На самом деле случилось так, что Фрасилл, молчаливый родосский астролог в старом сером паллии, таинственно — и очень кстати — заявил Тиберию:
— Я прочёл по звёздам, что Гай никогда не станет императором.
— Ты уверен в том, что увидел? — буркнул Тиберий, и Фрасилл с усмешкой ответил репликой, которая войдёт в книги историков:
— Скорее он верхом пересечёт воды залива от порта Путеолы до берегов Байи, чем станет императором...
И таким образом спас Гаю жизнь.
Но Гай ещё не знал и не мог представить, что это пророчество повлияло на спешный приезд Сертория Макрона.
Видимо, ситуация успокоилась и в Риме, поскольку молодой Ирод,хотя и оставался в темнице в оковах, но не был убит. И не началось никаких судебных процессов.
— Тиберий пока оставил его жить; сказал, что не хочет разжигать пожар в Иудее, — шепнул, бродя по библиотеке, Каллист, который после многих лет на чёрных работах стал быстро подниматься по иерархической лестнице без ведома уже больного Тиберия.
Гай глубоко вздохнул.
«Но откуда ему это известно? — спросил он себя. — И зачем он говорит мне это?»
Каллист с улыбкой удалился, как тень.
А на следующий день благодаря тайным посланиям и не столь тайному вмешательству Сертория Макрона Тиберий сделал так, что сенаторы выбрали Гая на высочайшую государственную должность консула. По древнему порядку Римской республики консулов должно быть двое, и их полномочия длились двенадцать месяцев. Но часто практиковали избирать на обе консульские должности одного и того же человека, и не на один срок, а на десятки лет подряд, как в случае с Августом. Эта должность могла оказаться пожизненной.
Гаю Цезарю объявил это один чиновник, осторожно и с подобострастной улыбкой, и не дождался никакого ответа. Гай пытался распутать замыслы Тиберия, породившие такое решение.
«Вокруг меня плетут сети. А я, запертый здесь, ничего не знаю».
Однако он не сомневался, что его избрание успокоило неуправляемых популяров и в то же время помешало занять эту важную должность какому-то опасному врагу. Но главное, оно означало, что к марту он наконец покинет Капри и в славе этой новой должности приедет в Рим, куда столько лет никак не мог вернуться. Повинуясь порыву, Гай спросил у чиновника, нельзя ли ему поблагодарить императора. Всё с той же улыбкой человек ответил, что император устал и просил — не велел! — дать ему отдохнуть.
На самом деле придворные говорили, что Тиберий уже несколько часов неподвижно полулежит в экседре со сброшенным одеялом и каким-то свитком на коленях и смотрит на море. Он страшно устаёт, шептались они, и погрузился в одиночество. Император долго дремал так. Он всё чаще допоздна, порой до вечера, оставался в постели в своих комнатах. В лучшем случае, он кое-как поднимался на закате и неподвижно смотрел на солнце на горизонте, а потом возвращался в постель. Однажды Гай Цезарь, молча отдав ему салют, встретил его слишком долгий взгляд: возможно, император хотел пообщаться, что-то сказать. Но замер. Гай тоже застыл.

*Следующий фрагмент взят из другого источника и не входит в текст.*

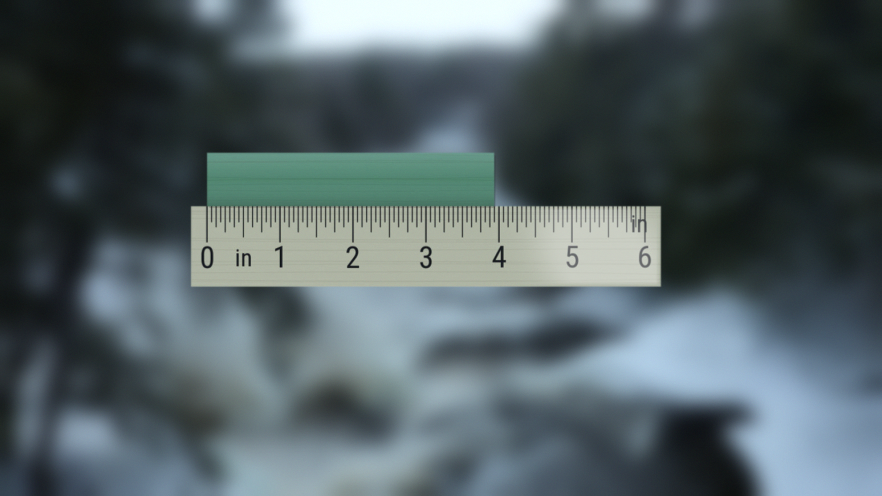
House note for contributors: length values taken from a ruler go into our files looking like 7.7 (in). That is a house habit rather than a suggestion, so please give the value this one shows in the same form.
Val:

На самом деле уставший от жизни Тиберий думал, что этот молодой человек пережил кое-что пострашнее, чем ночная прогулка по Тевтобургскому лесу. В его голове рождались вялые мысли о покое — те же мысли, что в старости толкнули Августа высадиться на острове Планазия, где томился в заключении его молодой внук Агриппа Постум, и, обнявшись, поплакать вместе с ним. Тиберий с беспомощным запоздалым испугом думал, что прожил жизнь, чтобы узнать жестокую бесплодность власти. Он смотрел на Гая, но Гай не смог даже шевельнуть губами. И Тиберий продолжил свой тихий путь, еле переставляя опухшие стопы.
ПОСЛЕДНЯЯ НОЧЬ АВГУСТА
На Капри, на виллу Юпитера дули разные ветры. Тёмные ветры, налетавшие ночью с моря, отгоняли воду со скал.
Наступила самая жаркая ночь его двадцать четвёртого дня рождения, последняя ночь августа, и сегодня ни один из множества местных ветров не дул на скалы острова. Море было таким гладким и чёрным, что, даже если высунуться из окна, не слышалось никакого плеска на камнях.
Гай проснулся и стал мысленно разговаривать со своей матерью, умершей и оставшейся не похороненной должным образом на том маленьком, ещё меньше Капри, островке, куда никому не разрешалось высаживаться. Его мысли кружили вокруг этой фантазии в дымке, в которой уже растворялась память о её глазах, осанке, голосе. Прошло семь лет с тех пор, как он видел её уходящей с преторианцами в накинутом на плечи лёгком плаще.